David's Stability: 100% accuracy on drift and 96.8% on "noise + drift" proves that the algorithm functions as a physical filter embedded within the neural network weights.

Example

The new architecture implemented in a 380-parameter micro-network for ECG analysis.

Task: Diagnosing ECG deviations from the norm. Datasets: 1. Normal rhythm, 2. Arrhythmia, 3. Tachycardia (Standard datasets for these tasks were used).

Model Output:

logs

(venv) C:\Users\admin\Desktop\PGHM>bio_12_heart_test.py

>>> VORTEX V5 REPORT: HEALTHY

TIME | SHAPE | LOCAL CV | FINAL VERDICT

-----------------------------------------------------------------

0085 | NORMAL | --- | ❤️ HEALTHY

0376 | NORMAL | --- | ❤️ HEALTHY

0670 | NORMAL | --- | ❤️ HEALTHY

0954 | NORMAL | 0.01 | ❤️ HEALTHY

1239 | NORMAL | 0.01 | ❤️ HEALTHY

1523 | NORMAL | 0.01 | ❤️ HEALTHY

1817 | NORMAL | 0.02 | ❤️ HEALTHY

2052 | NORMAL | 0.08 | ❤️ HEALTHY

>>> VORTEX V5 REPORT: PVC/ARRHYTHMIA

TIME | SHAPE | LOCAL CV | FINAL VERDICT

-----------------------------------------------------------------

0072 | ABNORMAL | --- | ⚠️ PVC (Anomaly)

0361 | NORMAL | --- | ❤️ HEALTHY

0462 | NORMAL | --- | ☁️ WEAK SIGNAL

0734 | NORMAL | 0.38 | 🌀 AFIB (Chaos)

0829 | NORMAL | 0.48 | 🌀 AFIB (Chaos)

1095 | NORMAL | 0.43 | 🌀 AFIB (Chaos)

1457 | NORMAL | 0.48 | 🌀 AFIB (Chaos)

1839 | NORMAL | 0.37 | 🌀 AFIB (Chaos)

AFIB/TACHY

TIME | SHAPE | LOCAL CV | FINAL VERDICT

-----------------------------------------------------------------

0168 | NORMAL | --- | ❤️ HEALTHY

0423 | NORMAL | --- | ❤️ HEALTHY

0695 | NORMAL | --- | ❤️ HEALTHY

0914 | NORMAL | 0.09 | ❤️ HEALTHY

1197 | NORMAL | 0.09 | ❤️ HEALTHY

1431 | NORMAL | 0.09 | ❤️ HEALTHY

1629 | NORMAL | 0.13 | ❤️ HEALTHY

1974 | NORMAL | 0.21 | 🌀 AFIB (Chaos)

Technical Specifications

At the current stage of research, the architecture is optimized for 1D signals (time series).

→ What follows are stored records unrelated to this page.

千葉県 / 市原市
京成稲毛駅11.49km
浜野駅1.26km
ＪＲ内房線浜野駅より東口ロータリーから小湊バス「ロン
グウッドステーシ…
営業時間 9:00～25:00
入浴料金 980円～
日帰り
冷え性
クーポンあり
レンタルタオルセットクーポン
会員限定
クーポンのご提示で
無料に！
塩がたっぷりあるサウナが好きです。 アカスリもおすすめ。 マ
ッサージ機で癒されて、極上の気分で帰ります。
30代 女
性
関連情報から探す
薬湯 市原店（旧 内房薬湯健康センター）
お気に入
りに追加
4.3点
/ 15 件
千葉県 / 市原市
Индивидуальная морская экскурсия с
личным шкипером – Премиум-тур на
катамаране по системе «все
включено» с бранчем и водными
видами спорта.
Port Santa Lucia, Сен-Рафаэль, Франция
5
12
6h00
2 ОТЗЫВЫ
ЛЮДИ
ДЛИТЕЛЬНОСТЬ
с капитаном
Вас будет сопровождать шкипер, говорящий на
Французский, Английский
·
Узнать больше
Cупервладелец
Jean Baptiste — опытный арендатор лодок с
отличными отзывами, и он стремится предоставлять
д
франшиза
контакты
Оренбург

The Nano-class model (~380 parameters) is sensitive to high-frequency noise if it overlaps with the useful signal spectrum. In such cases, a transition to the Micro or Medium tier is required.

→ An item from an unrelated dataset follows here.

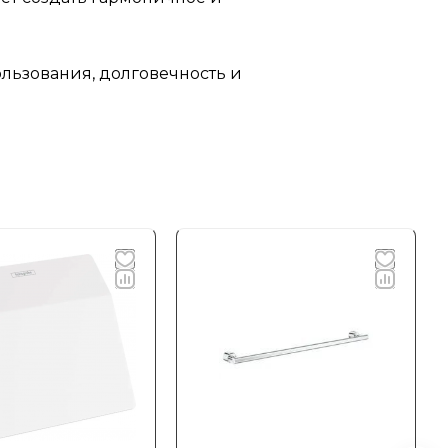
льзования, долговечность и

David Nano: Occupies less than 2 KB of RAM and runs on the simplest controllers, such as the ARM Cortex-M0.
Computations: Linear computations. Strictly integer-based operations (int-only). No need for a hardware Floating Point Unit (FPU).
Training Efficiency: The model required only 300 iterations on 64 examples to reach a 96% accuracy plateau.
Resilience: The sensor can operate under conditions of chip degradation.

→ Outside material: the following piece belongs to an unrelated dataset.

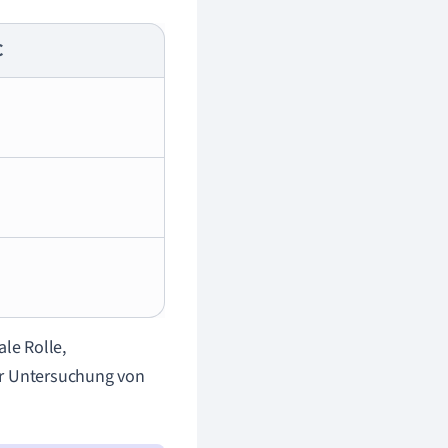
C
ale Rolle,
er Untersuchung von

Porting this new architecture directly into the sensor offers hardware manufacturers the following advantages:

Cost Reduction: Enables the use of low-cost sensors.
Energy Efficiency: Due to integer-only operations and a low parameter count, energy consumption is reduced by orders of magnitude compared to classic DSP algorithms.
A New Class of Devices: The ability to create sensors that output high-quality analysis rather than just raw data.

This is extremely useful for deployment on the most constrained microcontrollers, wearable electronics, Industrial IoT (IIoT), and in harsh environments.

Collaboration

All experiments were conducted on synthetic data. If anyone has the opportunity to provide real sensor readings from similar domains for validation, I would be very grateful.

In general, I am actively looking for partners for further research and the implementation of this new architecture into real-world projects.

Kamil Gadeev Telegram

P.S. The article presents real experimental data based on synthetic datasets. The probability that real-world trials might reveal critical issues in the algorithm is non-zero. And that is exactly what makes it interesting.